Doing what? He had wanted to ask. Working twelve to fourteen hours a day organising trade routes for shipping companies, implementing database systems, waking at six in the morning to answer his Blackberry all so that she could have a beautiful apartment in the nice part of town and spend hours at the high-end FemChic gym in Yorkville?
But Jonah had not said that. He had said nothing when Sarah left, and so here he was, joining his little sister, her husband and his Herculean cousins in an apartment in Dubrovnik.

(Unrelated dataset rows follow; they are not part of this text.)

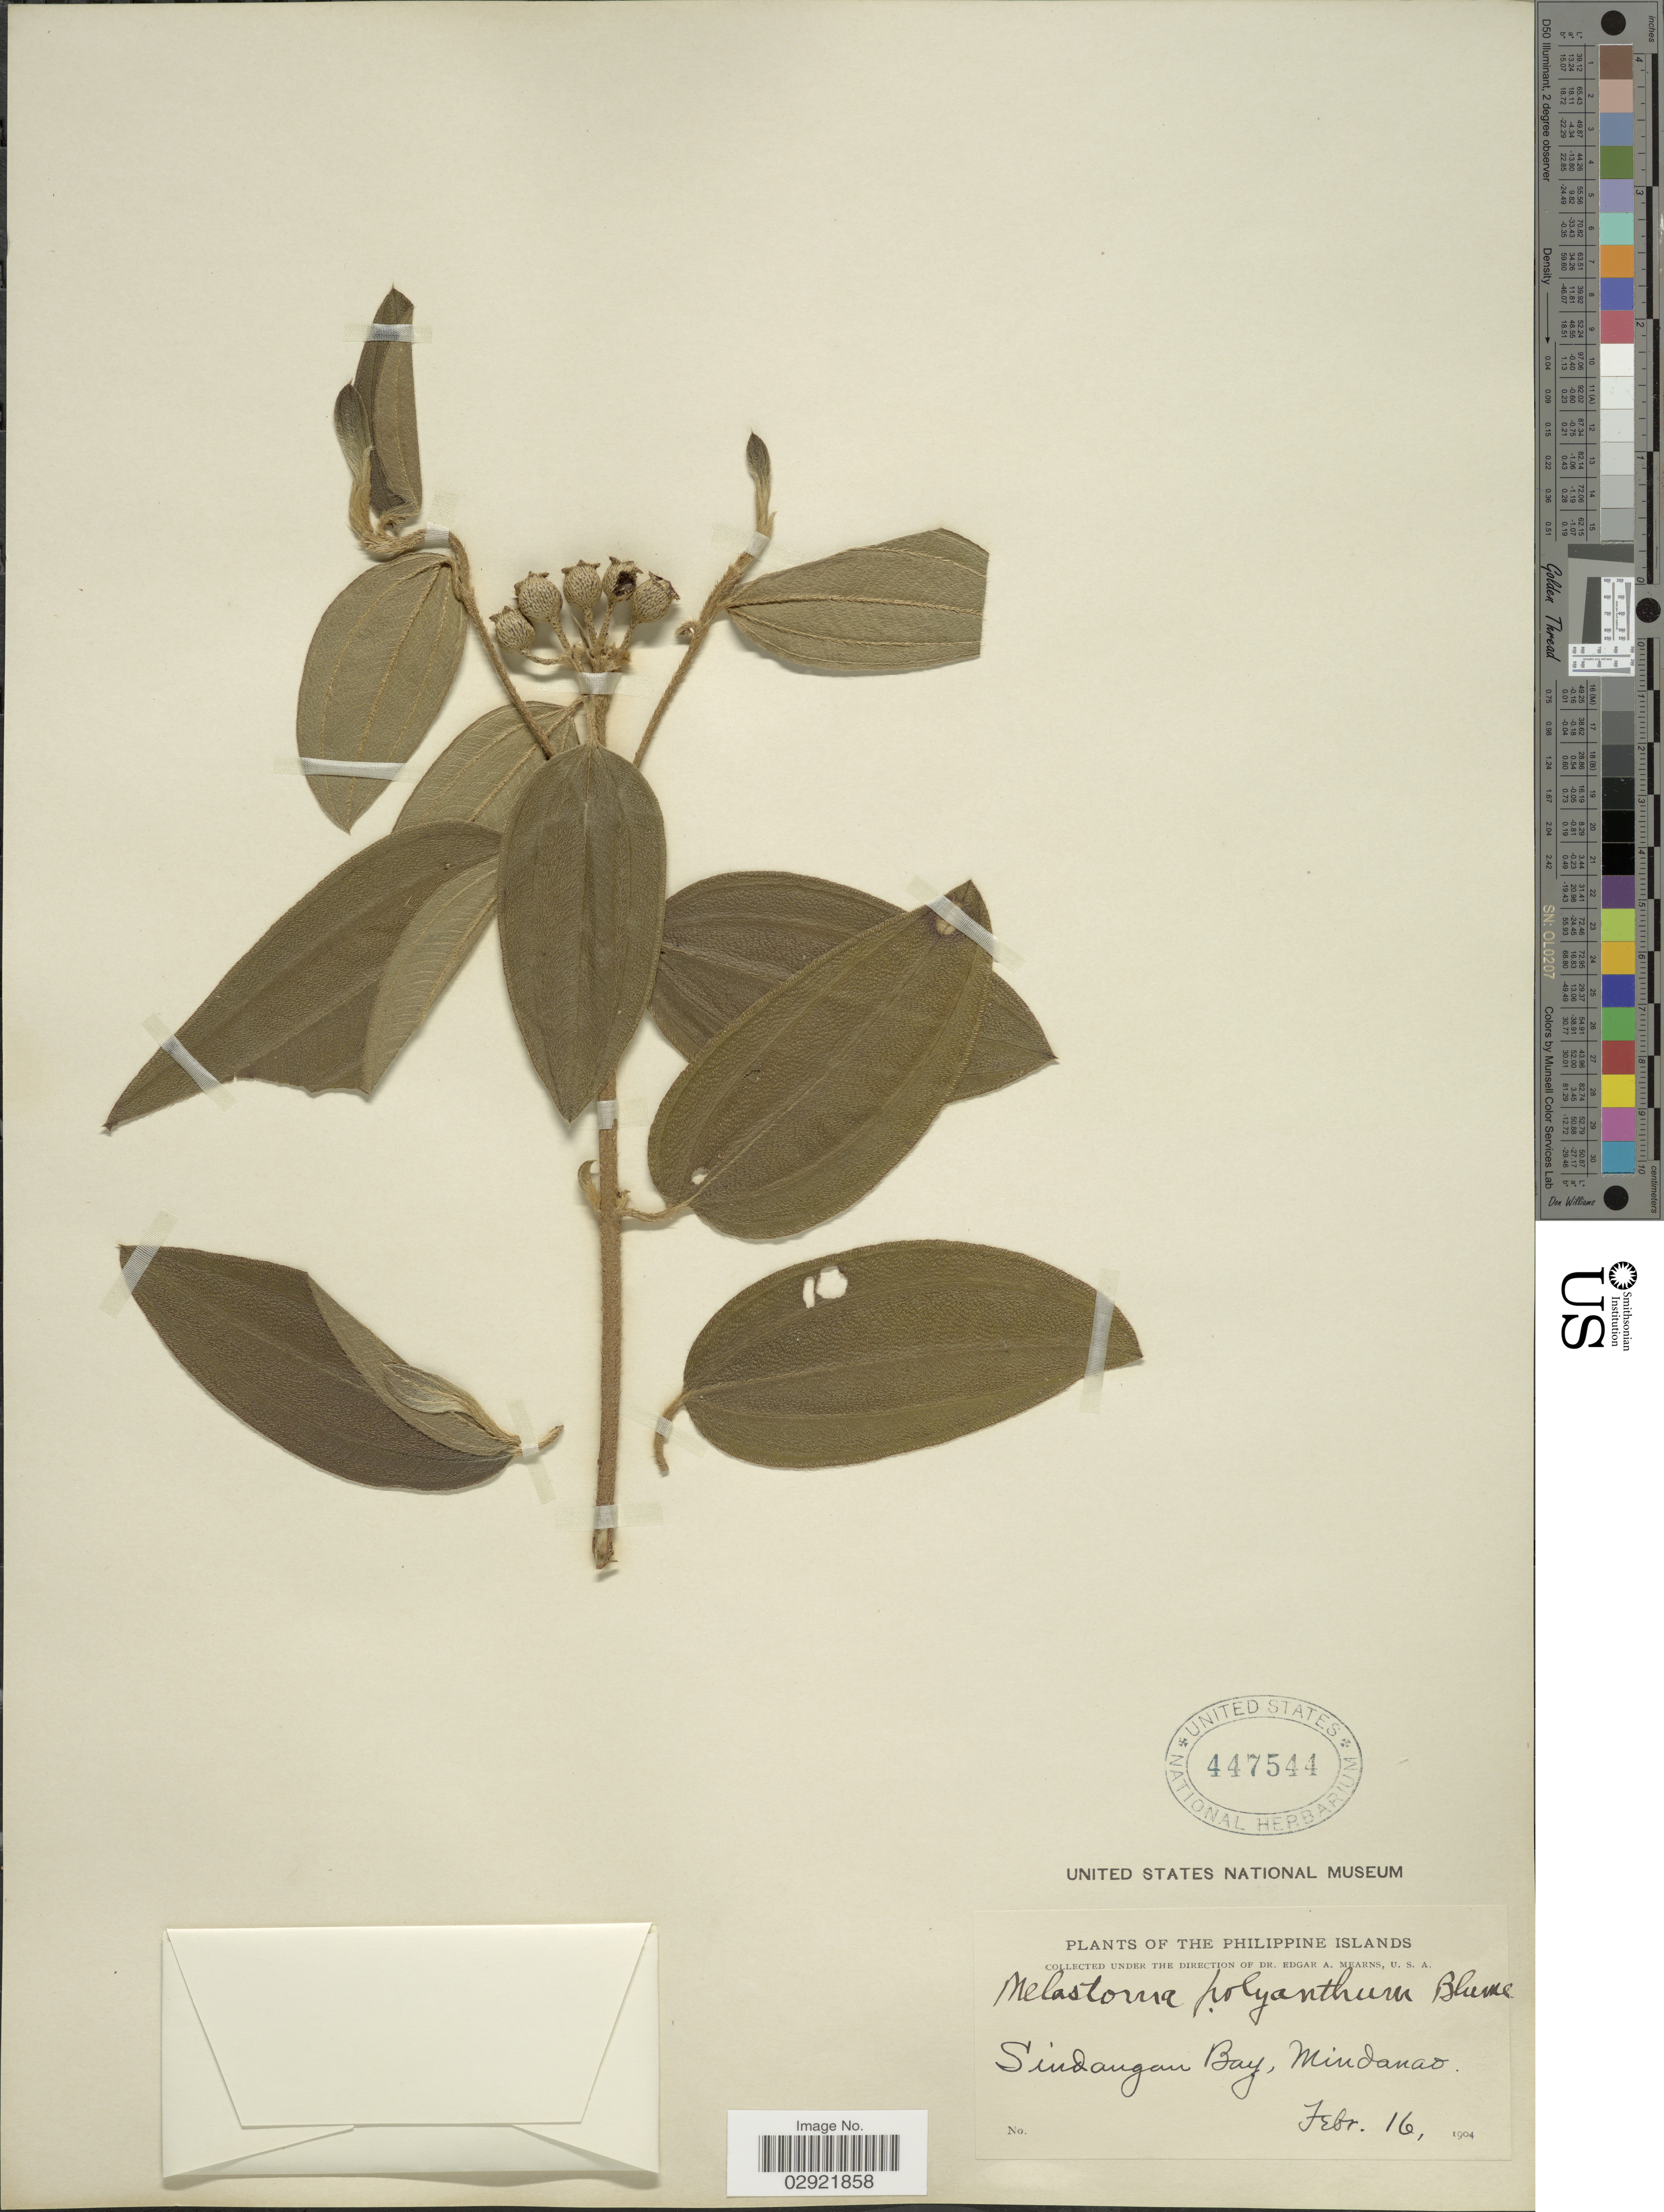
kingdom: Plantae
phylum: Tracheophyta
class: Magnoliopsida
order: Myrtales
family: Melastomataceae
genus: Melastoma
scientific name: Melastoma malabathricum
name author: L.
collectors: E. A. Mearns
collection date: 1904-02-16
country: Philippines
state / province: Zamboanga Peninsula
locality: Philippine Islands. Sindangan Bay, Mindanao.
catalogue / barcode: US 447544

“What you need is to get away,” Deborah had told him, patting his hand with that awkward breed of affection and contempt that only family can get away with. “Come with Dam and I. He won’t mind. And his family is our family now.”
They certainly didn’t look like his—Jonah’s—family. The younger Malinaric men had large foreheads and faces that seemed moulded from clay. They had welcomed Jonah solemnly, drank a shot of šljìvovica with him, and then ignored him completely in favour of Petar, the prodigal son, and his beautiful bride.
Mashed potatoes it was then, mixed with tomatoes and onions, and a second piece of bread that he could stuff in his face, so that when, at last, all the bronze, golem-faces turned to him, he could shrug and mumble apologetically.
“You don’t have to eat so much,” Deborah leaned over to whisper discreetly. “Really, you can just say no. They’ll understand. You aren’t from here.”
 
; Jonah wanted to point out that neither was she, but Deborah, being Deborah, had left a smattering of meat and vegetables on her plate just to prove that she had really, really tried and that she was definitely good and full.
Jonah instantly put down the piece of bread he’d been about to finish off. “Okay, Sis,” he whispered. “Thanks.”
But when she turned away, he quickly popped the stub into his mouth and chewed as fast as he could. Petar shot him a look, a friendly are-you-having-a-good-time smile, but Jonah caught the quick eye-flick to his belly, bulging out from beneath his navy t-shirt.
Only the aging Aunt Katica, a buttery-looking woman with sagging skin and sharp, bird-like eyes, looked on in approval. When at last Jonah’s plate was clear, she tapped a wooden spoon against her chin twice, and smiled at him. It was a strange smile, but the only genuine smile he had received since he arrived.
Deborah and Petar wanted to go with the cousins to a nightclub and they insisted that Jonah tag along as well.
“The women here are beautiful,” Petar said. “My parents were shocked that I found a Canadian girl as pretty as the girls in Dubrovnik.”
“Prettier,” Deborah added. “And Canadians age well. It’s the cold. Keeps us well-preserved.”
They kissed then, a long post-honeymoon but pre-anniversary kind of kiss that involved a lot of tongue. Afterwards, they bobbed along, hand in hand, like two buoys floating in the ocean. Jonah felt a pang as he watched them. Sarah would have fit right in here. All the Croatian girls had surprisingly perfect bodies. It was the kind of place where everyone felt comfortable wearing bikini-tops. The cousins had each managed to find themselves identical counterparts: tanned, well-built girls with dark curling hair and sombre faces.